Vertical Stabilizer Tips
Here's a critical tip regarding the nose ribs on the Vertical Stab:
When trying to fit the nose ribs into the skin, DO NOT force the nose
ribs in. Yes, they don't fit because the nose ribs (especially
the middle one) are TOO LONG. You WILL cause an outward dent in
the skin if you force it. A very large number of RV-10
builders have suffered this fate. Van's does not warn you in the
plans about this in the vertical stab section, but they do in the
Horizontal Stab section, so jump ahead and read that if you can.
The way to prevent this is, you will need to remove some
material from the tip of the nose ribs. Maybe 1/8" or more.
Also, make sure you are rounding the corners on that nose rib.
You can remove quite a bit of metal, but just make sure you
maintain enough material on the tabs so that you can have proper edge
clearance to the rivet holes.
I only wish I would have known this sooner, and many other builders
feel the same. Every plane has it's signature feature...too bad
the RV-10's signature is a big dent coming out of it's Vertical stab.
Recent Posting:
Hi all, I've just about got the VS wrapped up, but there is one rivet I can't figure out how to get. I'm doing the 470's that
rivet the spar flange to the spar cap below the skin, and it's the one that sits right up
against the lower half of the bottom hinge bracket.

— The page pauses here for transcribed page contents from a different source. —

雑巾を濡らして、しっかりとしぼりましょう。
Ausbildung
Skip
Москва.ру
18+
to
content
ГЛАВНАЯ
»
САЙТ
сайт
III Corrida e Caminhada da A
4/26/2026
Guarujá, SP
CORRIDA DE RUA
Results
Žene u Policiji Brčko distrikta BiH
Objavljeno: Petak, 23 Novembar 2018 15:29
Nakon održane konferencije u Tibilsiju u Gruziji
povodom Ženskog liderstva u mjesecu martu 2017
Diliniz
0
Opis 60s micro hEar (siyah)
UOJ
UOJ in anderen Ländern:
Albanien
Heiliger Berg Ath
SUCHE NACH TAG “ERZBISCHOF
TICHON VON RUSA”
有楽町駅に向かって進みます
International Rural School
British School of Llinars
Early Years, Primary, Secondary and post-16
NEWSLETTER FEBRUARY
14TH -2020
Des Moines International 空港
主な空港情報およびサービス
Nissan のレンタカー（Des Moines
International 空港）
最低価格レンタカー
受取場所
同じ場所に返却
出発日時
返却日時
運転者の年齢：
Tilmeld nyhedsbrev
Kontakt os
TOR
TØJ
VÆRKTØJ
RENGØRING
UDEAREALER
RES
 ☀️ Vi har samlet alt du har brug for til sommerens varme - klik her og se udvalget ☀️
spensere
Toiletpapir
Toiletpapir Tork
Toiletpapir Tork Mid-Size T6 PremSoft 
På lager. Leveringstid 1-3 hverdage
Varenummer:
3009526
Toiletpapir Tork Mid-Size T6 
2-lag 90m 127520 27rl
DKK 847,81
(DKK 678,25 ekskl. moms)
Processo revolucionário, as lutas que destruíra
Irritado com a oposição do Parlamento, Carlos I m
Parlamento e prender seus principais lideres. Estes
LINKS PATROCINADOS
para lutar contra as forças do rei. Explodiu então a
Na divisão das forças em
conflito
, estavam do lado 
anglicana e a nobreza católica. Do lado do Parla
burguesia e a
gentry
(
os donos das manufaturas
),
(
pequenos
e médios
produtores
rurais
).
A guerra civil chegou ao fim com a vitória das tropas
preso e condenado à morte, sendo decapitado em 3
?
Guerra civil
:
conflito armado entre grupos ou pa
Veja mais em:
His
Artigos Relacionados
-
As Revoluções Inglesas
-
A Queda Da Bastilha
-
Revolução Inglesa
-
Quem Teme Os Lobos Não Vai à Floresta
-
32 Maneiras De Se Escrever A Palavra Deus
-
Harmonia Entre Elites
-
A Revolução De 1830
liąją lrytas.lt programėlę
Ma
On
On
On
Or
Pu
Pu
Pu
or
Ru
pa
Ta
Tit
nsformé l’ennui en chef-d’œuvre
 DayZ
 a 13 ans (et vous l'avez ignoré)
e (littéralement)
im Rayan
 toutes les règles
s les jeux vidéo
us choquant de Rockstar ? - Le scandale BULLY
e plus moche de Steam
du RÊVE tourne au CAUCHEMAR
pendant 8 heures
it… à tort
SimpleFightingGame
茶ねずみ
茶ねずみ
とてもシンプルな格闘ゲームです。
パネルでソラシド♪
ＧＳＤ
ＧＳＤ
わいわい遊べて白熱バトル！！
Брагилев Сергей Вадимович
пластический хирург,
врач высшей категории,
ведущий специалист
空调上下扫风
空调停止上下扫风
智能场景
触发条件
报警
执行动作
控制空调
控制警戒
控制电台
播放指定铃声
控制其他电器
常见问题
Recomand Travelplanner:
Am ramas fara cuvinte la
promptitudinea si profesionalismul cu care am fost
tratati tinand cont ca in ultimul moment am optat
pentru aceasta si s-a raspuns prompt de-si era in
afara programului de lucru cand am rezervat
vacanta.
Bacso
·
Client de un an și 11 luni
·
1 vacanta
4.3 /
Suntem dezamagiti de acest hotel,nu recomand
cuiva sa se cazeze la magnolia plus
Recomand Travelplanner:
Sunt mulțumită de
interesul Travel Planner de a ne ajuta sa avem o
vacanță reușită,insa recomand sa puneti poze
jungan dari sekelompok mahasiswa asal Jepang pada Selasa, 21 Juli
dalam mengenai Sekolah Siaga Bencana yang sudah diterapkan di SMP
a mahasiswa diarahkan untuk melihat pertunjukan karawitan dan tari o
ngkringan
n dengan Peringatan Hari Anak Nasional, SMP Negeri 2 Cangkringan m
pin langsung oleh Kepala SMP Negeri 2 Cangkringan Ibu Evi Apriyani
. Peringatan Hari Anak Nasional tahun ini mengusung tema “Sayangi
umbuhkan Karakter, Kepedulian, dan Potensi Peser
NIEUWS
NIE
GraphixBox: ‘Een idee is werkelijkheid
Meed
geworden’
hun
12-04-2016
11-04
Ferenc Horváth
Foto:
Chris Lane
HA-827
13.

My squeezer yoke can't get on the rivet because of the hinge bracket (guaranteed to cleat the
rivet), and the Avery kit didn't include a 3/32 set for trying to shoot
it. I've thought about grinding the yoke down, ordering a thin-nose/no-hole,
or a 3/32 set, but am wondering if I'm missing something obvious. How did you guys get it?
Answer 1: I shot mine with a
flush set. My little brazier head rivets out the round head, but they set just fine. Foudn the idea in an old
Lockheed handbook.
Answer 2: (My choice) I
ordered a 3/32" set from the Yard Store for $5. A nice cheap solution instead of grinding an expensive yoke.